[Excerpts from a dataset]

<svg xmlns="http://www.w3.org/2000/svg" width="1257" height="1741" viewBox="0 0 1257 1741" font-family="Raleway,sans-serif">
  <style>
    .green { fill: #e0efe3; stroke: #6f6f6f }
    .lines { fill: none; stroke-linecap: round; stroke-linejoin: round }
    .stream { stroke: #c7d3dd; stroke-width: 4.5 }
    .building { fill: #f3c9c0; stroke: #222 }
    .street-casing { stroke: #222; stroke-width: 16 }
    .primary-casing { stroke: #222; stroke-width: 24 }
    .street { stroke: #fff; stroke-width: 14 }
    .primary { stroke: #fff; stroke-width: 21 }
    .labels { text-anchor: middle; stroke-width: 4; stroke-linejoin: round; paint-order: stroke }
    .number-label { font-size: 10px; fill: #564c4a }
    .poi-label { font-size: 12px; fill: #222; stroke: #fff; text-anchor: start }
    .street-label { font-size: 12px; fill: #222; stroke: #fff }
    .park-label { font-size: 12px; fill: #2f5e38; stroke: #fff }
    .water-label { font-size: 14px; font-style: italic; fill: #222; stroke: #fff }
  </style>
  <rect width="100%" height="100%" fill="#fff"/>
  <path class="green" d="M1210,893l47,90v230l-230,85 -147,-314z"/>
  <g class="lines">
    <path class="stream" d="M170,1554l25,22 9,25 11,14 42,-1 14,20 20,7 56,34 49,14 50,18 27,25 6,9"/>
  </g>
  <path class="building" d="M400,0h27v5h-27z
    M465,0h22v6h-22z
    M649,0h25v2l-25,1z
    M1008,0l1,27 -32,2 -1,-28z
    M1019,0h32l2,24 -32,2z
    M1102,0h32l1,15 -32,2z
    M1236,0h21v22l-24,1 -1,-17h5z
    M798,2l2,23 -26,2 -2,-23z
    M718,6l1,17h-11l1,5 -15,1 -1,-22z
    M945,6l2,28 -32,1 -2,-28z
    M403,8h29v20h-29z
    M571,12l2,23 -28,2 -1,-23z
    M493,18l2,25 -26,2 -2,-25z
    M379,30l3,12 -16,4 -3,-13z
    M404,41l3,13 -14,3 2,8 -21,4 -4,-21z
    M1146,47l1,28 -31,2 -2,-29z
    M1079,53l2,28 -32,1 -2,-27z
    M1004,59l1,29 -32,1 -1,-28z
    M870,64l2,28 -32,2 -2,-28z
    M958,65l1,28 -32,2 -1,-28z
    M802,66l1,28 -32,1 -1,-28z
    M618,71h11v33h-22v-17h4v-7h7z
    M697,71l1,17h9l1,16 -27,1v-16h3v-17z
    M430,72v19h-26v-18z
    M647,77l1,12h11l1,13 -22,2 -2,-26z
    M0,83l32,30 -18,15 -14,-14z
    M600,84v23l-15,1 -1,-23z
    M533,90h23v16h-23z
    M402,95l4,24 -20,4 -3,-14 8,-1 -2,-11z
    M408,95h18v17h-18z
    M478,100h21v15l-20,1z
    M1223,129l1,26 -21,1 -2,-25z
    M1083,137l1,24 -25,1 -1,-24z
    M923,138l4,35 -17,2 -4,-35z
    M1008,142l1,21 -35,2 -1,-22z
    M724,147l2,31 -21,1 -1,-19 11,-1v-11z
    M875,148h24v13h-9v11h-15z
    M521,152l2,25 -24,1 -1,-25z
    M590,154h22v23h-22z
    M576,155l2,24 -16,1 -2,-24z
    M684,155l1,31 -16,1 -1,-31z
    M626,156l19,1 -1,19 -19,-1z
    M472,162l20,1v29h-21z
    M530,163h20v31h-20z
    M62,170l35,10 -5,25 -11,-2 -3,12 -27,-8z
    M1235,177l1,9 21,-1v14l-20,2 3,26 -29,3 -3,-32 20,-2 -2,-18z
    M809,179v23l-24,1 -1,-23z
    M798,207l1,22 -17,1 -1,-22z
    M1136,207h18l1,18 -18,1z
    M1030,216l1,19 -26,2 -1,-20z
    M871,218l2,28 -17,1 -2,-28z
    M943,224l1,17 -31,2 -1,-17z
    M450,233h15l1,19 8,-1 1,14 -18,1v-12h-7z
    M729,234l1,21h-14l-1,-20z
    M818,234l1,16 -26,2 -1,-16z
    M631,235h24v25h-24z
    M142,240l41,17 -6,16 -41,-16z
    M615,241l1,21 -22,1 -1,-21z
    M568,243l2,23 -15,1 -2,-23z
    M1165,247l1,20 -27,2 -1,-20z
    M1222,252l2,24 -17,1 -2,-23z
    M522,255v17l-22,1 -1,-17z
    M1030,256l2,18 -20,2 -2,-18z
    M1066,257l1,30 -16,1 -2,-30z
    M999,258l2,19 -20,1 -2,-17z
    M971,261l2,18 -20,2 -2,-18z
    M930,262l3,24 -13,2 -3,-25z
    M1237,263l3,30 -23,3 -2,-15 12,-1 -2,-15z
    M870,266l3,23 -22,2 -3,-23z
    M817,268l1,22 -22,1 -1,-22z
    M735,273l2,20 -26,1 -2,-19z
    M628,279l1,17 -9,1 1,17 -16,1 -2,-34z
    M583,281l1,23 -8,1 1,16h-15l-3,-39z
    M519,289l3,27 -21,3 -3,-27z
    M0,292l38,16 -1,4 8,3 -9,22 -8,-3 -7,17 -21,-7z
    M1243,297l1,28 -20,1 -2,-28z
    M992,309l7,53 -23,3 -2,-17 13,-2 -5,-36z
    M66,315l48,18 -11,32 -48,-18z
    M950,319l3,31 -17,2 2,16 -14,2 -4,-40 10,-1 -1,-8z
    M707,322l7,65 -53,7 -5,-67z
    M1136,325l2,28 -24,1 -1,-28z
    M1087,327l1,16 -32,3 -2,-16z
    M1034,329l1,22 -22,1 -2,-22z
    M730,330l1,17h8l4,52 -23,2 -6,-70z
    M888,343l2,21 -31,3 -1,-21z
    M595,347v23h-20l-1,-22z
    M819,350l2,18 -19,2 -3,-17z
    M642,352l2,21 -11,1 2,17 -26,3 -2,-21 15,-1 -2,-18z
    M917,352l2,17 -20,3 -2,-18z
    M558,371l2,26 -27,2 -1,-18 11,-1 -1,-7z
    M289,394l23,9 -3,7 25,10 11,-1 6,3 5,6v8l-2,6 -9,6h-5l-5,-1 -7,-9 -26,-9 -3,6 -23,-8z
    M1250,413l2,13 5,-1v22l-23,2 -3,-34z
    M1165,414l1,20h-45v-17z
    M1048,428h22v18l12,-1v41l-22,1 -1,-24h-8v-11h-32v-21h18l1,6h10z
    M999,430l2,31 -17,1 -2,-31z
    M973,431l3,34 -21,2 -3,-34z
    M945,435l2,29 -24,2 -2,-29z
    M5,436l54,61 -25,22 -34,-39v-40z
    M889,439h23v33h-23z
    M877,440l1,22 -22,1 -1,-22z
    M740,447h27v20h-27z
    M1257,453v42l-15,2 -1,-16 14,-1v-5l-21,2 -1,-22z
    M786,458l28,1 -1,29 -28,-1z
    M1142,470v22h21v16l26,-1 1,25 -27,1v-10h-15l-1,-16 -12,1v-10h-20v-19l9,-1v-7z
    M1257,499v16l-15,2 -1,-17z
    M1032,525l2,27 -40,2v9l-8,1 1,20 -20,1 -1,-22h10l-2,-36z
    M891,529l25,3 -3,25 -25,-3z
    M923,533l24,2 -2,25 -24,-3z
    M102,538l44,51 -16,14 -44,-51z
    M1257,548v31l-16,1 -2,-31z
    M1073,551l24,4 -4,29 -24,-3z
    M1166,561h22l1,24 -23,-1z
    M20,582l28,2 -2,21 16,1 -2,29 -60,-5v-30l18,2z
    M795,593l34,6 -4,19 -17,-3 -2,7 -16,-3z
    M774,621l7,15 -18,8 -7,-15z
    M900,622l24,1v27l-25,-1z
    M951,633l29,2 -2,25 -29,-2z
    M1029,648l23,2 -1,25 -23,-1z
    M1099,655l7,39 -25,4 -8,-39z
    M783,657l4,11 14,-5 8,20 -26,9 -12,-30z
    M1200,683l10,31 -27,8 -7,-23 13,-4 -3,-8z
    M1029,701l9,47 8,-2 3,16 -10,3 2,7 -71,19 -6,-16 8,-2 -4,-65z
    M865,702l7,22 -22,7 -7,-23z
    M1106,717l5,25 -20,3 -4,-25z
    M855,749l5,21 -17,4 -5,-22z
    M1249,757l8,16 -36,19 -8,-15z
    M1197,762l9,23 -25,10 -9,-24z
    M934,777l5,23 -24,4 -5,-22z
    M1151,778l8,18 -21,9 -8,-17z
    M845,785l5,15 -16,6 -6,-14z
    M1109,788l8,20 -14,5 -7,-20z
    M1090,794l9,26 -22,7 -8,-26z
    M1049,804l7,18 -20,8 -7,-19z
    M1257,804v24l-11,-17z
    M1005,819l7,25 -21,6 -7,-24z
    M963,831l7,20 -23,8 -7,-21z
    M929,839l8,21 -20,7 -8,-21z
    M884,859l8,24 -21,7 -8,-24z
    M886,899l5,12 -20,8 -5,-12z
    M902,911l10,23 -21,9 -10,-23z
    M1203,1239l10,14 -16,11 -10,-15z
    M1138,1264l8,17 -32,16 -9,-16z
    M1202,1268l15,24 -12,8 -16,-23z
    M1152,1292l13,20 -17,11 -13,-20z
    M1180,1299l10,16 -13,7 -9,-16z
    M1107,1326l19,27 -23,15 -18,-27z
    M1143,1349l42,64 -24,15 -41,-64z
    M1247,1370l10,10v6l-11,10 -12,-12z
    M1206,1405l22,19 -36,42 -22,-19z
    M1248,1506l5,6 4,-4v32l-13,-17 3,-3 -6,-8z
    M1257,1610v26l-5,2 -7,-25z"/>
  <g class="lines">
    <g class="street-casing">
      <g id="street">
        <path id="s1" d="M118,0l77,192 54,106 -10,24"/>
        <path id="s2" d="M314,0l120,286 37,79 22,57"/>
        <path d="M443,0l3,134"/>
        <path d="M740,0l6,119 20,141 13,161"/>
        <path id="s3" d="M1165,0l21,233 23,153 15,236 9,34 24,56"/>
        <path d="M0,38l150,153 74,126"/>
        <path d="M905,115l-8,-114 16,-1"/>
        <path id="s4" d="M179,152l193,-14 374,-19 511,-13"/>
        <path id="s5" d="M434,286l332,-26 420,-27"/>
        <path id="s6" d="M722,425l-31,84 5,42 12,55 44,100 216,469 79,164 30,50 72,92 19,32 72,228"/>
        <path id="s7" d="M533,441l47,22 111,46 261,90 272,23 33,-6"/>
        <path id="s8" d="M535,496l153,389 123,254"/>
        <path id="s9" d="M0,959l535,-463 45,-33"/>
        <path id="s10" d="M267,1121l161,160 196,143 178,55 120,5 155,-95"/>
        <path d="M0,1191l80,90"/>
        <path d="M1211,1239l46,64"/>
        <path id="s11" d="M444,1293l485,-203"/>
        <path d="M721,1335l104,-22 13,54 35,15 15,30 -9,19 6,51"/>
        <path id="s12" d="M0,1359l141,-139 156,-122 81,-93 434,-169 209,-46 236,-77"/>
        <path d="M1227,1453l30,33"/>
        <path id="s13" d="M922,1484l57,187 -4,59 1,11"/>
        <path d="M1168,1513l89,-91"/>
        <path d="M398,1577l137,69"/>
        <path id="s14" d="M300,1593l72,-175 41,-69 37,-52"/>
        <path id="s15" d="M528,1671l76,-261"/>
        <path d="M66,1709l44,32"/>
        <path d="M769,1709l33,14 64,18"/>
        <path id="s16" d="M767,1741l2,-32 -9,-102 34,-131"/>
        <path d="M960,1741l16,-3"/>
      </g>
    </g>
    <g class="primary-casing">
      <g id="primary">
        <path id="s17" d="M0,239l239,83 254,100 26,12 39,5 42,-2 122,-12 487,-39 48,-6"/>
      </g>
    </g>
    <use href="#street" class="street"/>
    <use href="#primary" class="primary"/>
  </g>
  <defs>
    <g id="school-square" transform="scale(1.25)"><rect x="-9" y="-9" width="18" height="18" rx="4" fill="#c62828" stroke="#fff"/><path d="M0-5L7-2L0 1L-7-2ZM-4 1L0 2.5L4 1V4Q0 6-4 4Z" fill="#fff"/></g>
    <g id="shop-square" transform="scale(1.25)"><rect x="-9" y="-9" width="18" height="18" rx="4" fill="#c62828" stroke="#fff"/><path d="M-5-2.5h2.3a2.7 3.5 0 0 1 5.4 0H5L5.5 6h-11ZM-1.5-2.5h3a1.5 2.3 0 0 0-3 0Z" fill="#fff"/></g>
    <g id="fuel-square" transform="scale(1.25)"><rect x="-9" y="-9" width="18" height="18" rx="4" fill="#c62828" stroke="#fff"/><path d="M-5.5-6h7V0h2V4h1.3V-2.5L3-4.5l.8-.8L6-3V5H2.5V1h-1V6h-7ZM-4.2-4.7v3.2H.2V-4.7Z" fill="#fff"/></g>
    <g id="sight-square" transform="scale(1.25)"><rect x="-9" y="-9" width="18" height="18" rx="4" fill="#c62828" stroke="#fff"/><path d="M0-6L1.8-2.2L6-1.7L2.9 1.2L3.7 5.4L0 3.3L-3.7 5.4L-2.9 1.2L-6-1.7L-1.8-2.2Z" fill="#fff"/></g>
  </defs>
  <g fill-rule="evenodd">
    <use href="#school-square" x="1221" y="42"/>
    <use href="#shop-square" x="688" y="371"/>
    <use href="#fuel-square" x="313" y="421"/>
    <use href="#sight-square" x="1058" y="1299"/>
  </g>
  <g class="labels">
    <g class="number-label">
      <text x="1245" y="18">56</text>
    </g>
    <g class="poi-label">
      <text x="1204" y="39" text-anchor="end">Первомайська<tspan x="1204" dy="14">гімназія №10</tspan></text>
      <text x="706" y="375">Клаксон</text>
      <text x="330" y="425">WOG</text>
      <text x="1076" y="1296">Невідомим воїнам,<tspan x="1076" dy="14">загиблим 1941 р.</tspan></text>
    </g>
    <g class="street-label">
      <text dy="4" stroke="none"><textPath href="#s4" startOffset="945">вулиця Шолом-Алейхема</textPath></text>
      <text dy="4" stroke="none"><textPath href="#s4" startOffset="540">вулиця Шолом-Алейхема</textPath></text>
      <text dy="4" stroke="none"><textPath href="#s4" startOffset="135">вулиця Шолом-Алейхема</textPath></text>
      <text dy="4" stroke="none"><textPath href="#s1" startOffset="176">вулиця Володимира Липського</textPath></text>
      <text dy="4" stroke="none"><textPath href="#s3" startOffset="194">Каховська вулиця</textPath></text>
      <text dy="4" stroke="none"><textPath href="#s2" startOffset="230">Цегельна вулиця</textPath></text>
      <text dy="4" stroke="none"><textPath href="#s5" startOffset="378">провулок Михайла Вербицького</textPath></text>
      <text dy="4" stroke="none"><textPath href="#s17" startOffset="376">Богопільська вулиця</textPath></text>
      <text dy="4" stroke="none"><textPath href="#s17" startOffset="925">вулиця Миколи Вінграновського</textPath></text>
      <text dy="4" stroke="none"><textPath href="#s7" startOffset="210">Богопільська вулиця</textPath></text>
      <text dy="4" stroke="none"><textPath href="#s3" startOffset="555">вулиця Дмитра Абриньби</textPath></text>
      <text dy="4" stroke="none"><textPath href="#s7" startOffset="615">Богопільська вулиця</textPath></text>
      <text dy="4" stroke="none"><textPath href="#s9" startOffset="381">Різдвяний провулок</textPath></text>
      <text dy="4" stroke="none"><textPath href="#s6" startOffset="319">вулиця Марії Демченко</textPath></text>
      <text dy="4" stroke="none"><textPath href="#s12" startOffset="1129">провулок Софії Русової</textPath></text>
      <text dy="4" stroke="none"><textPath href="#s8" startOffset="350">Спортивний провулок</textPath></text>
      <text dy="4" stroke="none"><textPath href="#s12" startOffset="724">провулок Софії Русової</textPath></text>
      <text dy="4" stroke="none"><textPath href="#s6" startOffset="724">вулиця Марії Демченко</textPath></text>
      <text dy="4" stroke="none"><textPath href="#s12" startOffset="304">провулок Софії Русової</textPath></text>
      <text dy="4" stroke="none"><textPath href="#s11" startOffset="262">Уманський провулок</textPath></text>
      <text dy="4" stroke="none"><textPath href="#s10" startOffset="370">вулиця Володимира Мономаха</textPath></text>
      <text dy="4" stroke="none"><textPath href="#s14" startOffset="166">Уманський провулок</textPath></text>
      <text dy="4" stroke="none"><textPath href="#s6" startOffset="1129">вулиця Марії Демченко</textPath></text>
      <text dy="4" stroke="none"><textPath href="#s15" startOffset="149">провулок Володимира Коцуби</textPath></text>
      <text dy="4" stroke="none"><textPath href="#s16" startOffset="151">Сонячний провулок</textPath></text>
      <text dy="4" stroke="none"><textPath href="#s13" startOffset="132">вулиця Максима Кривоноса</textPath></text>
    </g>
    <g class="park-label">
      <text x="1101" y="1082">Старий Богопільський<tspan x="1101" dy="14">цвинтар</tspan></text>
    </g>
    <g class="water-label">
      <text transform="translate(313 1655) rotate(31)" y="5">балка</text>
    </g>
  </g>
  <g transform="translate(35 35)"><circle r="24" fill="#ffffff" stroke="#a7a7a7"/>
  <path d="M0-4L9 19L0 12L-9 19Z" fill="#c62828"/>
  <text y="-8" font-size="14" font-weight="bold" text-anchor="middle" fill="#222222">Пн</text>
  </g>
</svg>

■ TASK
From the entries above, return exactly the line containing "M403,8h29v20h-29z", the line containing "M999,258l2,19 -20,1 -2,-17z", and all lines between, and nothing else.

■ RESPONSE TO THIS EXERCISE
    M403,8h29v20h-29z
    M571,12l2,23 -28,2 -1,-23z
    M493,18l2,25 -26,2 -2,-25z
    M379,30l3,12 -16,4 -3,-13z
    M404,41l3,13 -14,3 2,8 -21,4 -4,-21z
    M1146,47l1,28 -31,2 -2,-29z
    M1079,53l2,28 -32,1 -2,-27z
    M1004,59l1,29 -32,1 -1,-28z
    M870,64l2,28 -32,2 -2,-28z
    M958,65l1,28 -32,2 -1,-28z
    M802,66l1,28 -32,1 -1,-28z
    M618,71h11v33h-22v-17h4v-7h7z
    M697,71l1,17h9l1,16 -27,1v-16h3v-17z
    M430,72v19h-26v-18z
    M647,77l1,12h11l1,13 -22,2 -2,-26z
    M0,83l32,30 -18,15 -14,-14z
    M600,84v23l-15,1 -1,-23z
    M533,90h23v16h-23z
    M402,95l4,24 -20,4 -3,-14 8,-1 -2,-11z
    M408,95h18v17h-18z
    M478,100h21v15l-20,1z
    M1223,129l1,26 -21,1 -2,-25z
    M1083,137l1,24 -25,1 -1,-24z
    M923,138l4,35 -17,2 -4,-35z
    M1008,142l1,21 -35,2 -1,-22z
    M724,147l2,31 -21,1 -1,-19 11,-1v-11z
    M875,148h24v13h-9v11h-15z
    M521,152l2,25 -24,1 -1,-25z
    M590,154h22v23h-22z
    M576,155l2,24 -16,1 -2,-24z
    M684,155l1,31 -16,1 -1,-31z
    M626,156l19,1 -1,19 -19,-1z
    M472,162l20,1v29h-21z
    M530,163h20v31h-20z
    M62,170l35,10 -5,25 -11,-2 -3,12 -27,-8z
    M1235,177l1,9 21,-1v14l-20,2 3,26 -29,3 -3,-32 20,-2 -2,-18z
    M809,179v23l-24,1 -1,-23z
    M798,207l1,22 -17,1 -1,-22z
    M1136,207h18l1,18 -18,1z
    M1030,216l1,19 -26,2 -1,-20z
    M871,218l2,28 -17,1 -2,-28z
    M943,224l1,17 -31,2 -1,-17z
    M450,233h15l1,19 8,-1 1,14 -18,1v-12h-7z
    M729,234l1,21h-14l-1,-20z
    M818,234l1,16 -26,2 -1,-16z
    M631,235h24v25h-24z
    M142,240l41,17 -6,16 -41,-16z
    M615,241l1,21 -22,1 -1,-21z
    M568,243l2,23 -15,1 -2,-23z
    M1165,247l1,20 -27,2 -1,-20z
    M1222,252l2,24 -17,1 -2,-23z
    M522,255v17l-22,1 -1,-17z
    M1030,256l2,18 -20,2 -2,-18z
    M1066,257l1,30 -16,1 -2,-30z
    M999,258l2,19 -20,1 -2,-17z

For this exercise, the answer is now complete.